Le dédain de notre langue
Dans la métropole, le français meurt à petit feu dans l’indifférence des jeunes de moins de 35 ans. Le sondage Léger- Le Journal indiquait hier que 58 % des jeunes se fichent bien qu’on leur offre des services en français dans les commerces de tous genres.
Précisons que chez ces jeunes, 84 % sont anglophones, mais 26 % sont francophones. L’on comprend alors pourquoi ces derniers adoptent le franglais. Quant aux jeunes anglophones du Québec, ne comptons pas sur eux pour trouver des vertus à vivre dans un Québec français.
Contrairement à la manchette du Journal d’hier, je ne crois pas qu’il s’agisse d’indifférence de la part de l’ensemble des jeunes, mais plutôt d’une espèce de dédain vis-à-vis d’une langue dépassée, identifiée à une cause perdue à leurs yeux. Une langue plutôt inutile. Rattachée à une culture qui les empêche, croient-ils, d’entrer de plain-pied dans leur monde où l’intelligence est désormais artificielle.
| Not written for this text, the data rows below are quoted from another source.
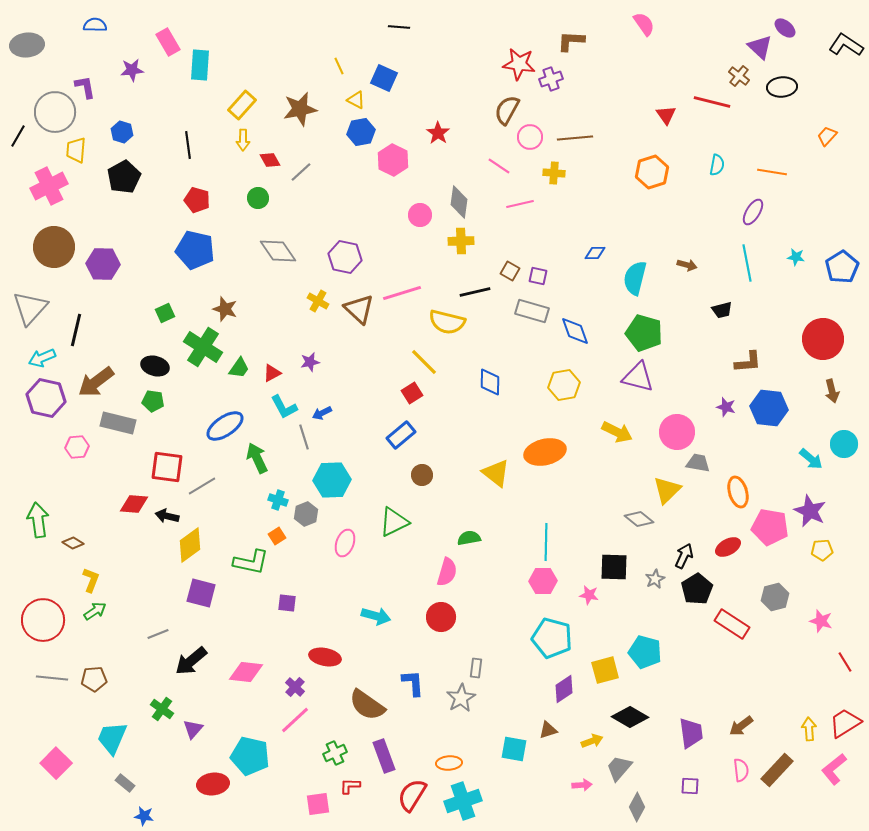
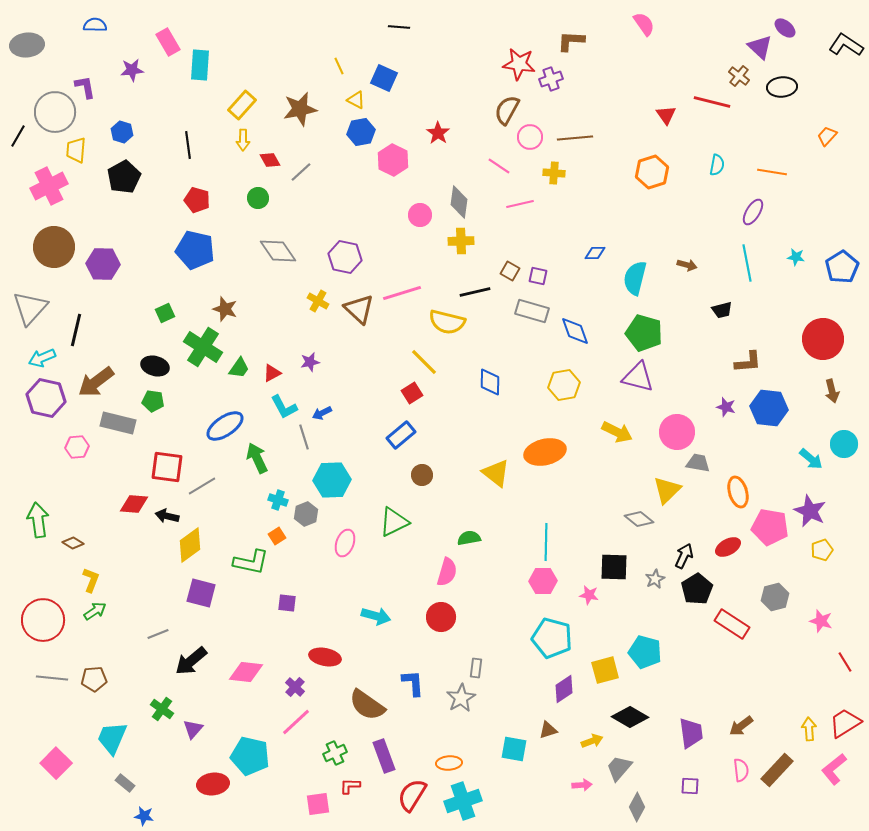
yellow pentagon at (822, 550): rotated 15 degrees counterclockwise
pink line at (295, 720): moved 1 px right, 2 px down
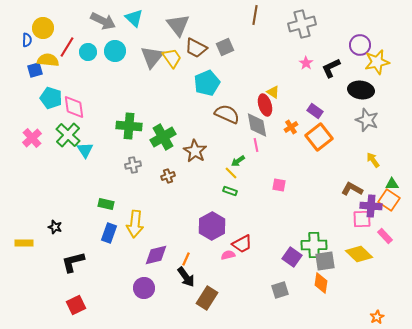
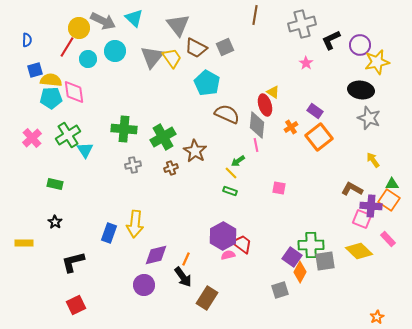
yellow circle at (43, 28): moved 36 px right
cyan circle at (88, 52): moved 7 px down
yellow semicircle at (48, 60): moved 3 px right, 20 px down
black L-shape at (331, 68): moved 28 px up
cyan pentagon at (207, 83): rotated 20 degrees counterclockwise
cyan pentagon at (51, 98): rotated 20 degrees counterclockwise
pink diamond at (74, 107): moved 15 px up
gray star at (367, 120): moved 2 px right, 2 px up
gray diamond at (257, 125): rotated 16 degrees clockwise
green cross at (129, 126): moved 5 px left, 3 px down
green cross at (68, 135): rotated 15 degrees clockwise
brown cross at (168, 176): moved 3 px right, 8 px up
pink square at (279, 185): moved 3 px down
green rectangle at (106, 204): moved 51 px left, 20 px up
pink square at (362, 219): rotated 24 degrees clockwise
purple hexagon at (212, 226): moved 11 px right, 10 px down
black star at (55, 227): moved 5 px up; rotated 16 degrees clockwise
pink rectangle at (385, 236): moved 3 px right, 3 px down
red trapezoid at (242, 244): rotated 115 degrees counterclockwise
green cross at (314, 245): moved 3 px left
yellow diamond at (359, 254): moved 3 px up
black arrow at (186, 277): moved 3 px left
orange diamond at (321, 283): moved 21 px left, 11 px up; rotated 20 degrees clockwise
purple circle at (144, 288): moved 3 px up
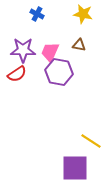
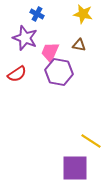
purple star: moved 2 px right, 12 px up; rotated 20 degrees clockwise
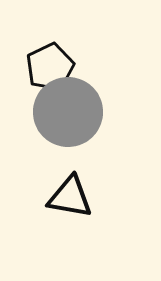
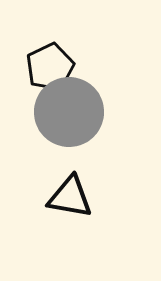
gray circle: moved 1 px right
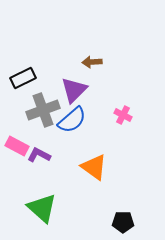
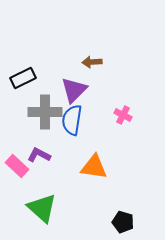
gray cross: moved 2 px right, 2 px down; rotated 20 degrees clockwise
blue semicircle: rotated 140 degrees clockwise
pink rectangle: moved 20 px down; rotated 15 degrees clockwise
orange triangle: rotated 28 degrees counterclockwise
black pentagon: rotated 15 degrees clockwise
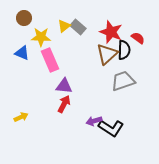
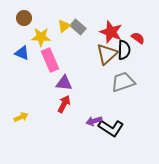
gray trapezoid: moved 1 px down
purple triangle: moved 3 px up
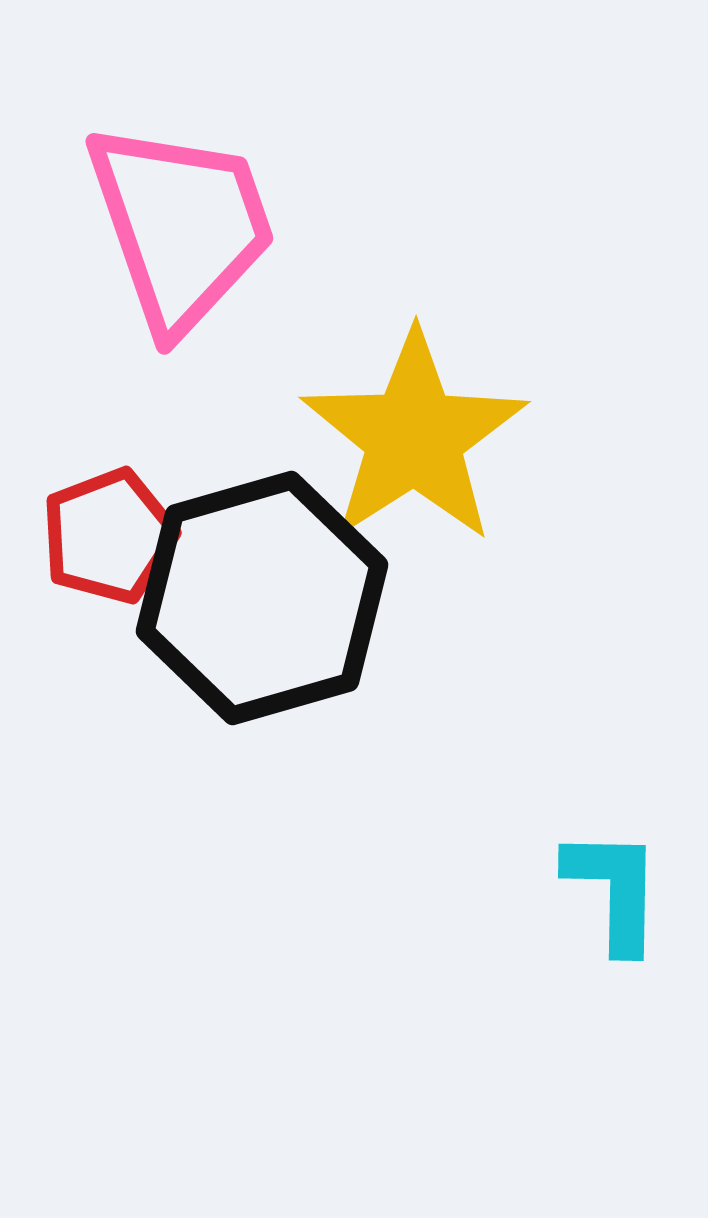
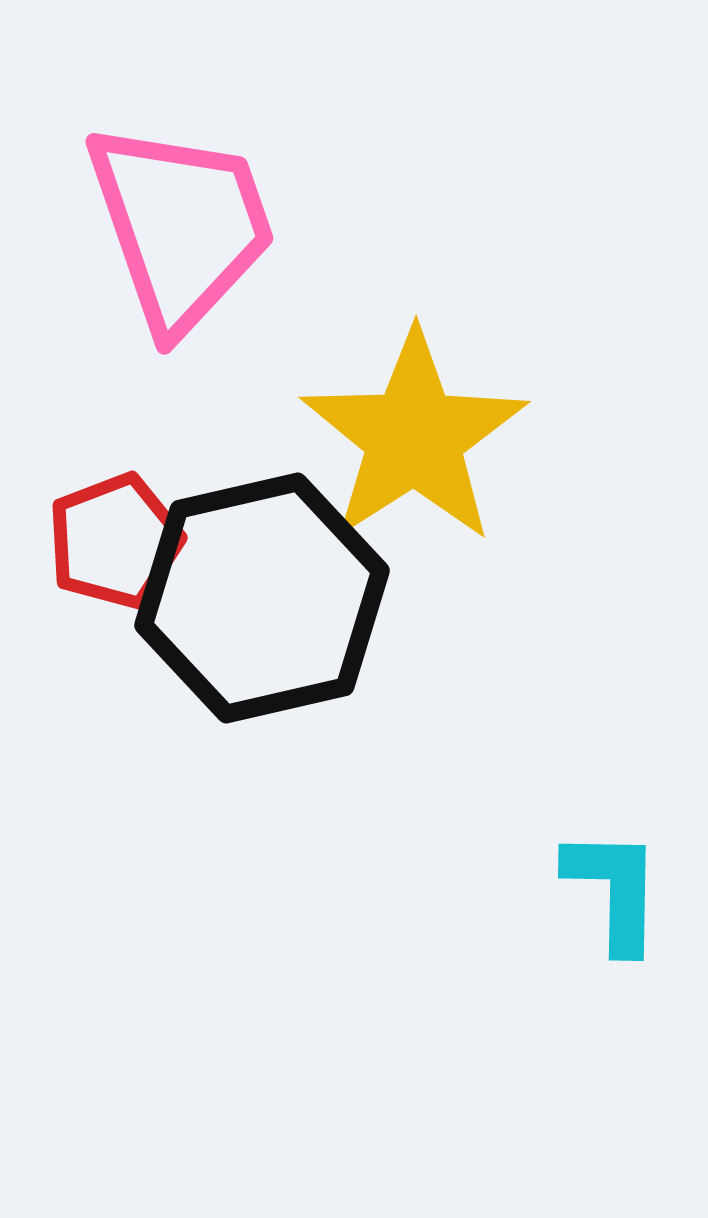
red pentagon: moved 6 px right, 5 px down
black hexagon: rotated 3 degrees clockwise
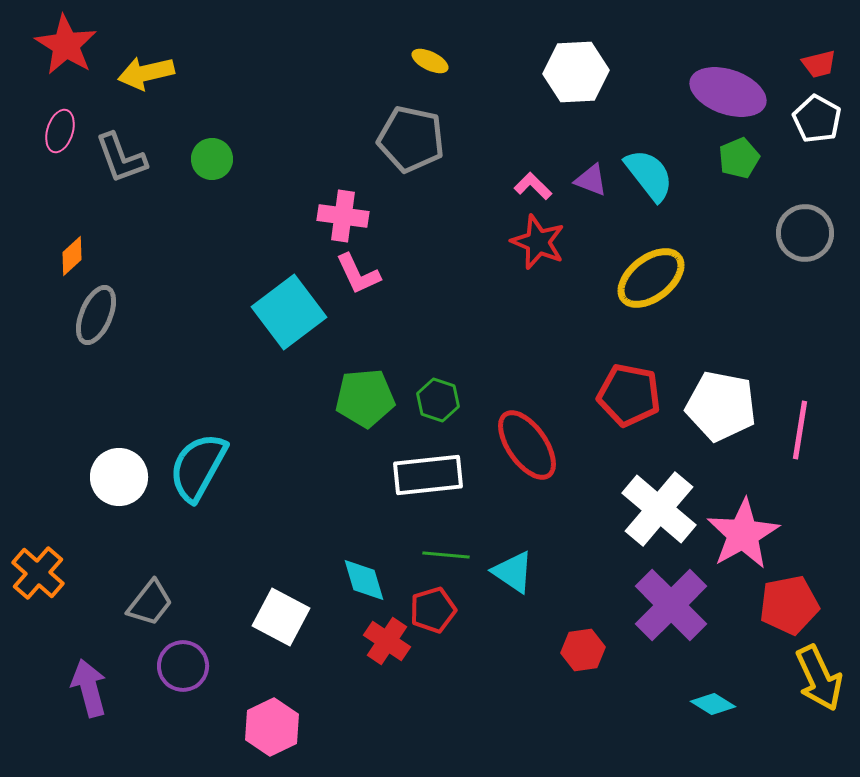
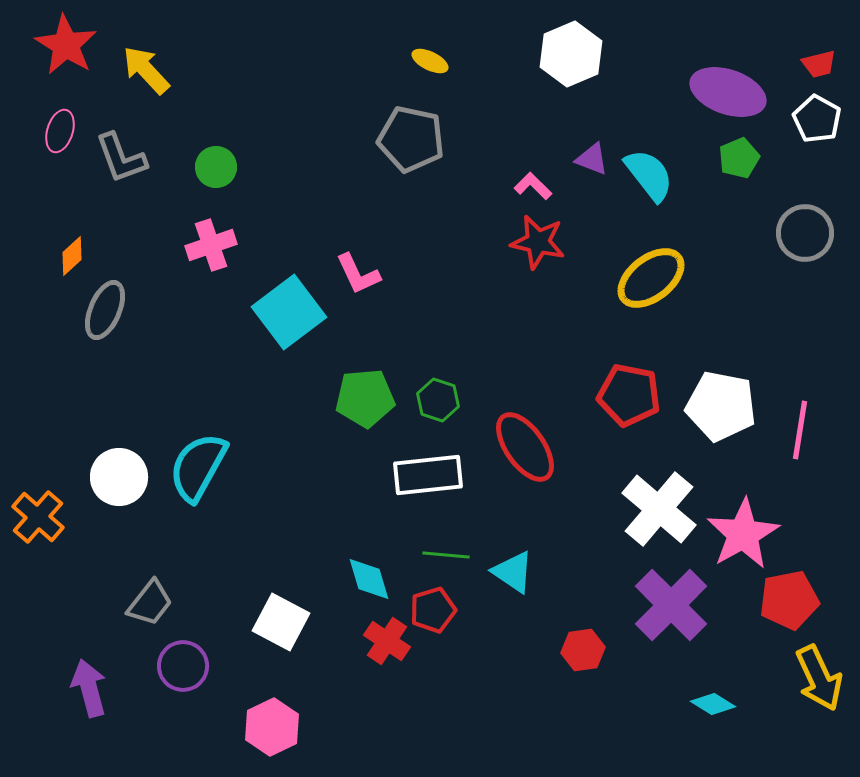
white hexagon at (576, 72): moved 5 px left, 18 px up; rotated 20 degrees counterclockwise
yellow arrow at (146, 73): moved 3 px up; rotated 60 degrees clockwise
green circle at (212, 159): moved 4 px right, 8 px down
purple triangle at (591, 180): moved 1 px right, 21 px up
pink cross at (343, 216): moved 132 px left, 29 px down; rotated 27 degrees counterclockwise
red star at (538, 242): rotated 10 degrees counterclockwise
gray ellipse at (96, 315): moved 9 px right, 5 px up
red ellipse at (527, 445): moved 2 px left, 2 px down
orange cross at (38, 573): moved 56 px up
cyan diamond at (364, 580): moved 5 px right, 1 px up
red pentagon at (789, 605): moved 5 px up
white square at (281, 617): moved 5 px down
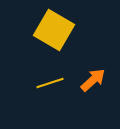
Un monde sans frontières, sans barrières, dont la langue, l’anglais, ouvre toutes les portes.
Quels arguments avons-nous pour ranimer la flamme vacillante du français en perte de jeunes locuteurs ? Comment trouver les mots pour atteindre non pas le coeur des jeunes, mais leur âme, car ils vibrent déjà au rythme de la musique en anglais, de la quincaillerie technologique et de la créativité futuriste ?
DÉPOSSESSION
Comment démontrer que la perte de la mémoire culturelle en français, de l’histoire collective, de la connotation affective des mots transmis à travers la langue maternelle est une dépossession de soi et un abandon de nos liens collectifs ?
À l’évidence, on n’arrête pas le progrès. Pourtant, les jeunes devraient comprendre qu’ils sont de passage dans la jeunesse. Et que la perte de leur langue maternelle, laquelle est enracinée depuis des siècles dans le vaste territoire qu’est le Québec, les rendra démunis quand il leur faudra transmettre à leur tour les acquis de leur filiation.
Un sondage aussi déprimant que celui publié hier dans nos pages ne peut qu’accentuer l’accablement des générations antérieures. Devant les jeunes, il faut taire les combats que nous avons jadis menés, car cela suscite chez eux une irritabilité incontrôlable.
À Montréal, il y a 50 ans, avec mes camarades étudiants nous avons passé des mois à occuper des restaurants de la rue Sainte-catherine Ouest qui refusaient de nous servir en français. Nous quittions les lieux lorsque la direction,
exaspérée, appelait la police.
RECUL HUMILIANT
Comment pouvait-on prédire que les batailles inlassables que nous avons gagnées au bout de plusieurs mois, restaurant après restaurant, seraient perdues avec le recul indéniable, humiliant et peut-être irréversible du français en 2020 ?
Est-ce la pandémie qui nous enlève toute énergie devant un fait brutal quant à l’avenir ? Montréal n’est plus majoritairement une ville française.
À part les nombreux anglophones et allophones anglicisés, indifférents, ceux-là, face à l’avenir du français, il faut désormais tenir compte d’une proportion énorme de jeunes francophones.
Mais qu’enseigne-t-on sur la langue entre les quatre murs des classes du Québec? Sans doute, comme pour le reste, transmet-on une vision relative où tout est égal à tout, où le présent est confondu avec l’avenir et où il faut cesser de croire que notre maître est le passé.
Le français : les sanglots longs de l’automne.